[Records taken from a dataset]

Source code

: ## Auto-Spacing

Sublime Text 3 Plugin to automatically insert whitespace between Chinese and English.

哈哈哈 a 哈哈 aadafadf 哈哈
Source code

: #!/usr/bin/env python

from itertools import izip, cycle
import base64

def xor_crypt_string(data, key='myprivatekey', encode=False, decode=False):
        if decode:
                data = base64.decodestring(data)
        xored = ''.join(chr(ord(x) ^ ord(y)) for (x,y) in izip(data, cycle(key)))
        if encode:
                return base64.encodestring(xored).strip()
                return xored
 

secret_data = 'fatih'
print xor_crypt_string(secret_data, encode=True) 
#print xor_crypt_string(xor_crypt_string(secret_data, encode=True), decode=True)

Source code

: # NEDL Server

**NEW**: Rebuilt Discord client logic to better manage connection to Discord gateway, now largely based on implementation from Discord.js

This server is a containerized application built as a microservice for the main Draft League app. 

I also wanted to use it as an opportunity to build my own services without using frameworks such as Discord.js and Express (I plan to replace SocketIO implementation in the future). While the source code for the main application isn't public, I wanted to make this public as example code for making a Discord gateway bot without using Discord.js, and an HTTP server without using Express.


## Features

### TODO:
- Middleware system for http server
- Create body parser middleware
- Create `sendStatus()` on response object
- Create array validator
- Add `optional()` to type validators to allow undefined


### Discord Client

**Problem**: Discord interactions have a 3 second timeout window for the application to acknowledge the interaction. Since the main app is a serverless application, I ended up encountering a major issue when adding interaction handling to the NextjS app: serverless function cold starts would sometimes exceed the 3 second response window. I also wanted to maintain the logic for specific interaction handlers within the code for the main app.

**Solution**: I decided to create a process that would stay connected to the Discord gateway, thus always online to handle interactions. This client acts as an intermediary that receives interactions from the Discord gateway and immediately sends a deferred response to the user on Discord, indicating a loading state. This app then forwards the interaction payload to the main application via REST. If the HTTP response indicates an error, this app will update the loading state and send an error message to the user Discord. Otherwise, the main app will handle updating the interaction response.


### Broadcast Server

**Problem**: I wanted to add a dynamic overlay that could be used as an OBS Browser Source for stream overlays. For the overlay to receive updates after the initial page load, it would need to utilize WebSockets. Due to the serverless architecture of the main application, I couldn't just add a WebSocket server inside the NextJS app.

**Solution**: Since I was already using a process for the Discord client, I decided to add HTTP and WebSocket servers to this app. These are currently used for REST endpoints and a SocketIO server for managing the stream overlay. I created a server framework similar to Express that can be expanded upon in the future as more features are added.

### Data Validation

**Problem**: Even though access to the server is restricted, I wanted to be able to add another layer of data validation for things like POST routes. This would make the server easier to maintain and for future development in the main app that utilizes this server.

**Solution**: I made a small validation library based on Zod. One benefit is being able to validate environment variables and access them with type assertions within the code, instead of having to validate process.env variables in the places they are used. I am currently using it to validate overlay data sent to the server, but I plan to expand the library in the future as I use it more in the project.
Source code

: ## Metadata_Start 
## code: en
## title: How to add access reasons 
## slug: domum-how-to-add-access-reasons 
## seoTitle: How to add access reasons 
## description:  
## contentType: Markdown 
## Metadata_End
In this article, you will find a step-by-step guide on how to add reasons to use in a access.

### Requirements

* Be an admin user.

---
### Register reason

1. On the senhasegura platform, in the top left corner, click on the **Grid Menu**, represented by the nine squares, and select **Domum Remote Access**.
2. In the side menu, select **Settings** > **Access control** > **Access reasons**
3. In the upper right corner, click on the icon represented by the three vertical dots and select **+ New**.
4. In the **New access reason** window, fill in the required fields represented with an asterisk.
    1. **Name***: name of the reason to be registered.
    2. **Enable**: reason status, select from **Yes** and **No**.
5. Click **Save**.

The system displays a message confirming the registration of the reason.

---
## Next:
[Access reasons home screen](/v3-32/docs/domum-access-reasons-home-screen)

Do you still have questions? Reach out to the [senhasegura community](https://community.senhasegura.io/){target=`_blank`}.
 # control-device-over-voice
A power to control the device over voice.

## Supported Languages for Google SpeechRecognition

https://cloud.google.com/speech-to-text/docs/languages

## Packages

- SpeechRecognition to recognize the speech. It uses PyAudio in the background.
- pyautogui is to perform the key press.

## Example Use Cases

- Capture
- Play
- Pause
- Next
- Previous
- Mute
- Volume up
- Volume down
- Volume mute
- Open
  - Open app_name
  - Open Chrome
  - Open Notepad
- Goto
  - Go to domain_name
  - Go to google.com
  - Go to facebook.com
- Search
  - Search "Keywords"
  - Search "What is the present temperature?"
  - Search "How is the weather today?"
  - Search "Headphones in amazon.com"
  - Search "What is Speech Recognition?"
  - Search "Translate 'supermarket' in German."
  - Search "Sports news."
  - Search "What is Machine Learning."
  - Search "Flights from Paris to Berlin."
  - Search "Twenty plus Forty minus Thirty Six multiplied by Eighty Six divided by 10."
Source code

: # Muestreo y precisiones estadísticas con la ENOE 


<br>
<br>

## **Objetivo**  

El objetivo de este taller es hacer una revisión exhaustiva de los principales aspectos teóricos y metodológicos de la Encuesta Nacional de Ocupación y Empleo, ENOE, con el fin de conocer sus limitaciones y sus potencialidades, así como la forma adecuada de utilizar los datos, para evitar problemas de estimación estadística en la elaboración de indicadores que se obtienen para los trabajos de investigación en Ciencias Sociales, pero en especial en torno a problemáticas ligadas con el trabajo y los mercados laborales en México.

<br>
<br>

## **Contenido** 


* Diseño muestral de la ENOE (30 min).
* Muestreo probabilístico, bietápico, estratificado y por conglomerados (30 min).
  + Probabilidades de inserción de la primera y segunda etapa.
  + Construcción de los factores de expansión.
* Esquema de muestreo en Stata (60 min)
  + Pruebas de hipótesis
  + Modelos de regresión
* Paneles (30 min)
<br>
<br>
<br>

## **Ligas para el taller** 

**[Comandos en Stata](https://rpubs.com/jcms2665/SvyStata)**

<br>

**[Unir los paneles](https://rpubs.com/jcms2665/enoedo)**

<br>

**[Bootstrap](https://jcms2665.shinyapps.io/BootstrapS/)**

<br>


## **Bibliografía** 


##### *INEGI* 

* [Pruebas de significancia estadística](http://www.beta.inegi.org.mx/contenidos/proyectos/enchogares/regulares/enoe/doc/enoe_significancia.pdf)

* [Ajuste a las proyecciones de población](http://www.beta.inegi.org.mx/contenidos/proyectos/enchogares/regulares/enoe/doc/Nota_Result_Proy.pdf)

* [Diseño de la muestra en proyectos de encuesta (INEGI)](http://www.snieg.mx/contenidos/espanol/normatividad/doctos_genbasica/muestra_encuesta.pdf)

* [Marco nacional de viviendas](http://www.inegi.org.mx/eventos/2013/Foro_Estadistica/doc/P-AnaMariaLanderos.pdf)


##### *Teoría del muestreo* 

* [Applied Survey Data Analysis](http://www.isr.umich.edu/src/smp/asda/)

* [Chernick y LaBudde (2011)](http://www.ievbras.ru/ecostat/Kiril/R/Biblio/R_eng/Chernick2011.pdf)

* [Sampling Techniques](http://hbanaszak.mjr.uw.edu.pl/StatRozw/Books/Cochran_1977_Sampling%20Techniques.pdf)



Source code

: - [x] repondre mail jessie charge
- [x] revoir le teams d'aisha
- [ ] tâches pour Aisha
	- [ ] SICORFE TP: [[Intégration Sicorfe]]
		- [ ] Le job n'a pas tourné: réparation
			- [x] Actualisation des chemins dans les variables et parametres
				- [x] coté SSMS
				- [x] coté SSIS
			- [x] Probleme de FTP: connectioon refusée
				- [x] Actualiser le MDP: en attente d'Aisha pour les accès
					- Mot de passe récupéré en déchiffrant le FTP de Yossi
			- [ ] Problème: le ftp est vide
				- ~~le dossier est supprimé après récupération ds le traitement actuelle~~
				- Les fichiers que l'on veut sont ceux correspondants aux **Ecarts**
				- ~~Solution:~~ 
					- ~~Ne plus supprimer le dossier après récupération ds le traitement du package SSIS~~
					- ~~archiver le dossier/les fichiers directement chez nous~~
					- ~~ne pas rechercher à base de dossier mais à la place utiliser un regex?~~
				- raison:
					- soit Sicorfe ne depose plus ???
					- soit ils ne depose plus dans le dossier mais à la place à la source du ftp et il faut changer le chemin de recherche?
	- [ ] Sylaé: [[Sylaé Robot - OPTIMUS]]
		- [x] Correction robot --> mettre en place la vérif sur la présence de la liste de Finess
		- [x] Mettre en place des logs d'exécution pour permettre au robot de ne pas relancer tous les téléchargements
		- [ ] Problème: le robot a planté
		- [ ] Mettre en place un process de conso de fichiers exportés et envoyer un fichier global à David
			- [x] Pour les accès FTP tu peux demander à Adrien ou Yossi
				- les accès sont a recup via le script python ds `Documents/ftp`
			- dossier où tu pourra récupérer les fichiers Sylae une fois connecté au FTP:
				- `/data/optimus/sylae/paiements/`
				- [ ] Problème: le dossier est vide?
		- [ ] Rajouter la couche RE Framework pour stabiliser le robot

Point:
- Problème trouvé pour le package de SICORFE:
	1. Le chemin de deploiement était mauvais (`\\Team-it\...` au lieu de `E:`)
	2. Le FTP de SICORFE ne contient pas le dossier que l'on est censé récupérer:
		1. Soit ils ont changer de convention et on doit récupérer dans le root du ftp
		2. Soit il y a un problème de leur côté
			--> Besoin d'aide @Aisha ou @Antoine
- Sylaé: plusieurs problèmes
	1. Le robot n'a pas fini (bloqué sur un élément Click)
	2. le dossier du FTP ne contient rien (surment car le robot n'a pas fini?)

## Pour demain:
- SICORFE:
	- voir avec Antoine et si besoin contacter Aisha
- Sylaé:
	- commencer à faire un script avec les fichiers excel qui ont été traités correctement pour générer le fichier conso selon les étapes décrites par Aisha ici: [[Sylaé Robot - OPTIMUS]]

*Work task*
List every line above that contains the word "more", copying each such line in full.

*Result for this task*
**Solution**: Since I was already using a process for the Discord client, I decided to add HTTP and WebSocket servers to this app. These are currently used for REST endpoints and a SocketIO server for managing the stream overlay. I created a server framework similar to Express that can be expanded upon in the future as more features are added.
**Solution**: I made a small validation library based on Zod. One benefit is being able to validate environment variables and access them with type assertions within the code, instead of having to validate process.env variables in the places they are used. I am currently using it to validate overlay data sent to the server, but I plan to expand the library in the future as I use it more in the project.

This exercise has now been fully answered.